» **SUPPLIED TEXT**:

^^^^

Mark was worried that we would have no hops left until I showed him the mother
root.
By
noon, we had the rough draft of the new bed and fence. Mark will pound down the
stakes another six inches, then we will lay out our garden tools as rails and
infill. Once done, I will plant the two shrubs and deeply mulch the entire bed
with leaves for the winter. Then, as time goes on, we will add more tools.
Sunday, November 5, 2017
Is the Heat On?
I have
always been slow to turn on the heat in the fall and quick to turn it off in
the spring. Even when the heat is on, we
keep it low—64 to 66 degrees when we are home and up, low 50s when we are
sleeping or working. The cats have nests around the house where they curl up on
blankets or sweaters during the day.
Why?
Maybe it was being raised in the energy crisis of the 1970s, when Jimmy Carter
put on a sweater and turned down the thermostat—to 68, Mark points out on cold
December mornings. The university extended the winter break for several years
by a eek to save on the cost of heating all of the buildings during the cold
spells that hit New Hampshire in early January. I have always been away of the consequences of
burning fossil fuels and the need to reduce our reliance on them. We have gas
heat.
Maybe
it is a New England thing, because old houses were designed to shut off little
used rooms in the Winter, bringing the entire household into the kitchen during
the evening and sending them to bed in unheated rooms every night. I have
always loved heavy blankets and nightcaps. Even now, our bedroom is the coldest
room in the house.
Maybe I
am just cheap, hating to throw money after a little warmth that could be just
as easily provided by a heavy sweater. I remember one winter when we were
determined to only purchase heating oil once, all winter. We spent most of the winter in the bedroom,
wrapped in blankets with the cats, watching old movies, when we were not at our
warm kitchen cook jobs or out exploring the winter wilderness. It was chilly,
but cozy as well.

^^^^

» **COLLECTED MATERIAL**:
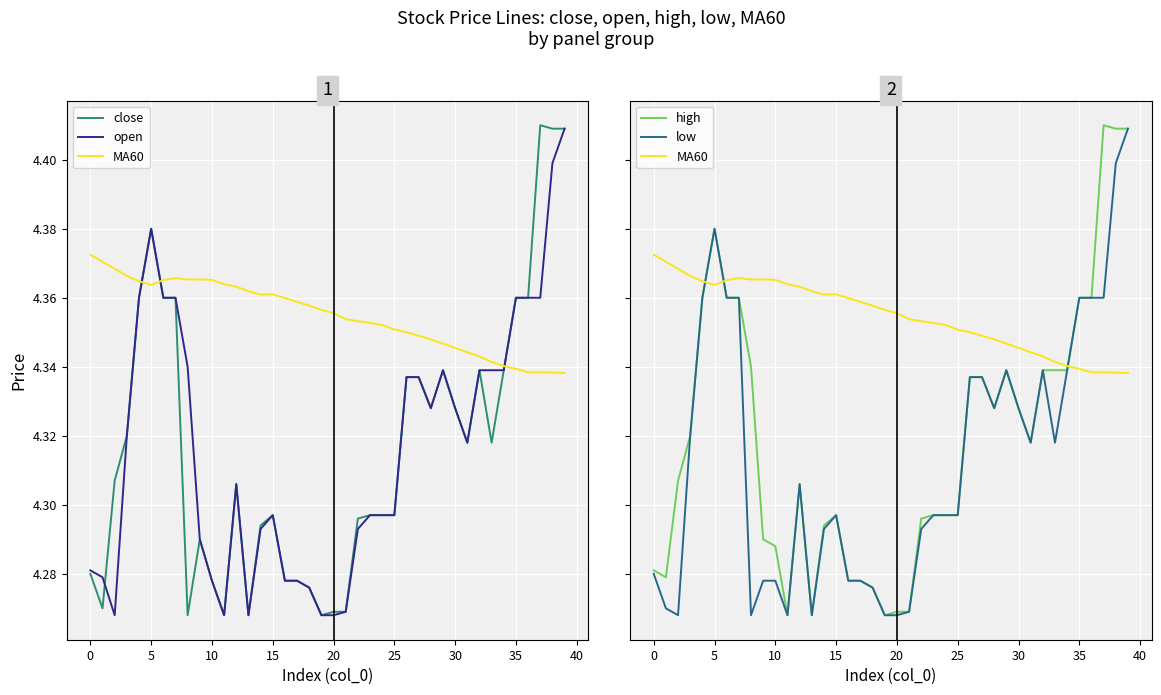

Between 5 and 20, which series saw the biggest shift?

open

^^^^

» **EXERCISES TO COMPLETE**:
a) Please output, word for word, the part of the garden and home-heating journal above that opens with the words containing "Sunday, November 5, 2017" and closes with "during the day.".
b) Write the next part of the garden and home-heating journal, picking up after its final sentence.

» **RESPONSES FOR EACH TASK**:
a)
Sunday, November 5, 2017
Is the Heat On?
I have
always been slow to turn on the heat in the fall and quick to turn it off in
the spring. Even when the heat is on, we
keep it low—64 to 66 degrees when we are home and up, low 50s when we are
sleeping or working. The cats have nests around the house where they curl up on
blankets or sweaters during the day.

b)
For
whatever reason, the heat is not yet on here. We have spent considerable money,
over the years, to insulate our little house—ceiling, windows, walls, and floor—and
we have an efficient furnace as well. It was all part of our design to reduce
our carbon footprint. I made lined curtains for the living room. We have a plug
for the fireplace. Even as costs have
gone up, our costs for heating have stayed about the same.
This
year, the challenge has been much easier than in the past. Last February, Mark
moved his little Kimberly stove into the dining room, a small, well insulated
space that was once the garage. It is fiddly to start and maintain and only
takes small chunks of wood, but it is very effective. Mark loves it because it is very efficient and
cutting edge in design. I love it because it is clearing up piles of old scraps
of wood. The cats love it because they can sit on the slate fire pad, which
holds heat for hours after the fire dies away. It heats the dining room and the
kitchen and we, in old New England tradition, have moved into the smaller
space, leaving it only to sleep at night.
Soon,
we will break down and turn the heat on. We like being able to use all of our
rooms especially when the weather is bad and we need a little more room. But,
until then, I will toss another chunk of laurel into the chamber and sit in
front of the stove.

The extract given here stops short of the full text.